▶ **EXTRACT PROVIDED**:
########################################

Things didn’t go all his way to start with. Stephen Sykes, Dean of St John’s, his first-choice college, was away on sabbatical. Williams was interviewed by another don, who turned him down. At this point Christ’s College stepped in with the offer of a scholarship. Christ’s, a smaller place, was also less accommodating to theologians, and took only one student a year in the subject. But it had a vintage crop when Williams arrived: the other two undergraduates on his course, Christopher Rowland and John Day, are now both biblical scholars. Day says that Williams stood out almost at once as ‘a saintly person, much preoccupied by social justice and helping the homeless’. When the tramps he met had nowhere else to go, Williams accommodated them in his college room.
Sara Maitland, an exact contemporary then embarking on an English degree at Oxford, fills out the picture of university life at the time.
Many students were either left-wing or very left-wing. They generally divided into three groups. There were the Trots, people like Chris Hitchens and Tariq Ali; the hippies, of whom I was one; and the sober, duffle-coated types. Rowan was a duffle-coat.
Chris Rowland, another radical activist, soon became a friend. ‘There was certainly great seriousness there, but it was diluted by humour,’ he recalls.
Rowan was extremely well liked, and always willing to have a go at something new. I remember him once conducting a performance of a Mass setting by Rubbra in his second year. I don’t suppose he’d ever done any conducting before, but it all worked well enough. Though preparing for Finals when he arrived, I was very struck by his intellect. He seemed to have read everything. After we’d known each other for about a year I met my future wife. Before introducing them I told her that he was the cleverest person I’d ever met.

########################################

▶ **SUPPLIED INFORMATION**:

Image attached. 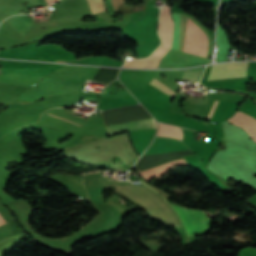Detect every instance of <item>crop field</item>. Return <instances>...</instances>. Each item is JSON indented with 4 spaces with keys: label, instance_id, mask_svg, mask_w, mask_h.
Returning a JSON list of instances; mask_svg holds the SVG:
<instances>
[{
    "label": "crop field",
    "instance_id": "obj_1",
    "mask_svg": "<svg viewBox=\"0 0 256 256\" xmlns=\"http://www.w3.org/2000/svg\"><path fill=\"white\" fill-rule=\"evenodd\" d=\"M170 206L178 214L180 220L182 221V223L185 227L188 237L198 235V233H199V235L209 233L212 220L207 218L204 212L186 209L191 220L193 221V223L198 231V233H197L185 208L177 207L174 205H170Z\"/></svg>",
    "mask_w": 256,
    "mask_h": 256
},
{
    "label": "crop field",
    "instance_id": "obj_2",
    "mask_svg": "<svg viewBox=\"0 0 256 256\" xmlns=\"http://www.w3.org/2000/svg\"><path fill=\"white\" fill-rule=\"evenodd\" d=\"M200 35V28L188 18L183 51L198 55ZM207 45L208 41L202 32L199 55L206 57Z\"/></svg>",
    "mask_w": 256,
    "mask_h": 256
},
{
    "label": "crop field",
    "instance_id": "obj_3",
    "mask_svg": "<svg viewBox=\"0 0 256 256\" xmlns=\"http://www.w3.org/2000/svg\"><path fill=\"white\" fill-rule=\"evenodd\" d=\"M162 45H160L156 51L149 57L145 59L132 60L129 61L124 66L133 68H158L161 58L171 49L172 36L173 33L159 32Z\"/></svg>",
    "mask_w": 256,
    "mask_h": 256
},
{
    "label": "crop field",
    "instance_id": "obj_4",
    "mask_svg": "<svg viewBox=\"0 0 256 256\" xmlns=\"http://www.w3.org/2000/svg\"><path fill=\"white\" fill-rule=\"evenodd\" d=\"M248 62L213 65L207 80L246 77Z\"/></svg>",
    "mask_w": 256,
    "mask_h": 256
},
{
    "label": "crop field",
    "instance_id": "obj_5",
    "mask_svg": "<svg viewBox=\"0 0 256 256\" xmlns=\"http://www.w3.org/2000/svg\"><path fill=\"white\" fill-rule=\"evenodd\" d=\"M106 128H107V134L108 136H110V135H114V134H118L126 131L138 130V129H156V123L154 119H150V120L108 126Z\"/></svg>",
    "mask_w": 256,
    "mask_h": 256
},
{
    "label": "crop field",
    "instance_id": "obj_6",
    "mask_svg": "<svg viewBox=\"0 0 256 256\" xmlns=\"http://www.w3.org/2000/svg\"><path fill=\"white\" fill-rule=\"evenodd\" d=\"M227 121L242 127L256 141V120L238 111Z\"/></svg>",
    "mask_w": 256,
    "mask_h": 256
},
{
    "label": "crop field",
    "instance_id": "obj_7",
    "mask_svg": "<svg viewBox=\"0 0 256 256\" xmlns=\"http://www.w3.org/2000/svg\"><path fill=\"white\" fill-rule=\"evenodd\" d=\"M7 24L15 28L17 31L22 33L23 35H27L28 32L34 26L33 22L27 16H13L6 21Z\"/></svg>",
    "mask_w": 256,
    "mask_h": 256
},
{
    "label": "crop field",
    "instance_id": "obj_8",
    "mask_svg": "<svg viewBox=\"0 0 256 256\" xmlns=\"http://www.w3.org/2000/svg\"><path fill=\"white\" fill-rule=\"evenodd\" d=\"M159 31L173 32V21L170 17V7L164 6L161 10Z\"/></svg>",
    "mask_w": 256,
    "mask_h": 256
},
{
    "label": "crop field",
    "instance_id": "obj_9",
    "mask_svg": "<svg viewBox=\"0 0 256 256\" xmlns=\"http://www.w3.org/2000/svg\"><path fill=\"white\" fill-rule=\"evenodd\" d=\"M158 131H157V134H158ZM158 135L175 137L182 140V130L180 128L161 124V123H160V131Z\"/></svg>",
    "mask_w": 256,
    "mask_h": 256
},
{
    "label": "crop field",
    "instance_id": "obj_10",
    "mask_svg": "<svg viewBox=\"0 0 256 256\" xmlns=\"http://www.w3.org/2000/svg\"><path fill=\"white\" fill-rule=\"evenodd\" d=\"M204 69L184 71L183 79L199 81Z\"/></svg>",
    "mask_w": 256,
    "mask_h": 256
},
{
    "label": "crop field",
    "instance_id": "obj_11",
    "mask_svg": "<svg viewBox=\"0 0 256 256\" xmlns=\"http://www.w3.org/2000/svg\"><path fill=\"white\" fill-rule=\"evenodd\" d=\"M150 84L156 86L161 91H163L164 93H166L172 97H174V95L176 94L173 91H171L170 89H168L166 86H164L162 83H160L158 80H156L155 78L150 82Z\"/></svg>",
    "mask_w": 256,
    "mask_h": 256
},
{
    "label": "crop field",
    "instance_id": "obj_12",
    "mask_svg": "<svg viewBox=\"0 0 256 256\" xmlns=\"http://www.w3.org/2000/svg\"><path fill=\"white\" fill-rule=\"evenodd\" d=\"M178 160H180V159H178ZM174 161V160H173ZM185 161V160H184ZM170 162H172V161H170ZM170 162H168V163H170ZM186 163V162H185ZM165 164H167V163H165ZM162 165H164V164H162ZM177 165H187V163L186 164H177ZM158 166H160V165H158ZM173 166H175V165H173ZM173 166H171V167H173ZM155 167H157V166H155ZM170 167V168H171ZM153 168V167H152ZM149 169H151V168H149ZM169 169V168H168ZM168 169H166V170H168ZM145 170H148V169H145ZM141 171H143V170H141ZM163 171H165V170H163ZM163 171H161V172H163ZM139 172V171H138ZM161 172H159V173H161ZM159 173H157V174H159ZM164 173V172H163ZM163 173H161V174H159V175H156L157 177H159V176H162L163 175ZM154 176V175H153ZM155 177V176H154ZM151 178H153V177H151ZM151 178H149V179H147L148 181L151 179Z\"/></svg>",
    "mask_w": 256,
    "mask_h": 256
},
{
    "label": "crop field",
    "instance_id": "obj_13",
    "mask_svg": "<svg viewBox=\"0 0 256 256\" xmlns=\"http://www.w3.org/2000/svg\"><path fill=\"white\" fill-rule=\"evenodd\" d=\"M216 103H217V101H215V103H214V105H213V107H212V109H211V111H210V113H209V115H208V117H207V120L209 119V117H210V115H211V113H212V111H213V109H214Z\"/></svg>",
    "mask_w": 256,
    "mask_h": 256
},
{
    "label": "crop field",
    "instance_id": "obj_14",
    "mask_svg": "<svg viewBox=\"0 0 256 256\" xmlns=\"http://www.w3.org/2000/svg\"><path fill=\"white\" fill-rule=\"evenodd\" d=\"M39 5H43V4H46L45 0H37Z\"/></svg>",
    "mask_w": 256,
    "mask_h": 256
},
{
    "label": "crop field",
    "instance_id": "obj_15",
    "mask_svg": "<svg viewBox=\"0 0 256 256\" xmlns=\"http://www.w3.org/2000/svg\"><path fill=\"white\" fill-rule=\"evenodd\" d=\"M67 123V122H66ZM70 124V123H69ZM72 125V124H71ZM75 126V125H74ZM76 127H78V126H76Z\"/></svg>",
    "mask_w": 256,
    "mask_h": 256
}]
</instances>
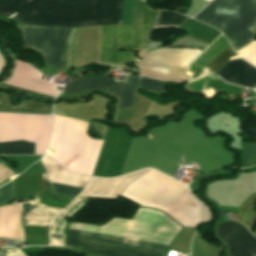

########################################

▶ **EXERCISE REQUIREMENTS**:
1. In the passage on Rowan Williams's student years, which college offered him a scholarship after his first-choice college turned him down?
2. According to Sara Maitland in the passage on Rowan Williams's student years, into what groups were students generally divided? Name every one.
3. Write the next part of the passage on Rowan Williams's student years, picking up after its last sentence.

▶ **EXPECTED RESPONSES**:
1. Christ's College

2. The Trots, the hippies, and the sober, duffle-coated types.

3.
So Williams already had an exceptionally well-furnished mind by the age of nineteen. As in Swansea, he was earnest but never really angular, spiritual but not priggish. Other friends noted an unmalicious sense of fun and a talent for mimicry. He soon made his mark in the Divinity School, where Geoffrey Lampe and Christopher Stead were among the leading lights. The person Williams revered above all was Donald MacKinnon, who taught philosophy of religion. This ‘troubled genius’1 held the Norris-Hulse chair of divinity from 1960 to 1978. Stories about his eccentricities abound: he sharpened pencils with a razor blade as he lectured, and sometimes gave supervisions from under a table. A set of talks on Hegel involved such a lengthy prolegomenon that the subject himself was not even mentioned until the final week of the course. The following that MacKinnon attracted was connected with his mixture of integrity and intensity. He had a more solid training in technical fields such as logic and epistemology than almost any other Anglican theologian in Britain, and a vivid sense of the challenge posed by philosophy to religion. But this awareness was yoked to firm Anglo-Catholic loyalties. MacKinnon’s strong yet self-critical creed supplied Williams with the theme on which all his books have been variations — that faith has less to do with once-for-all answers than with a readiness to engage in further questioning.
Mark Santer, who once studied under MacKinnon and later taught in the same faculty, describes his former teacher as a far more substantial figure than Cambridge colleagues ‘who tended to be either piously conse...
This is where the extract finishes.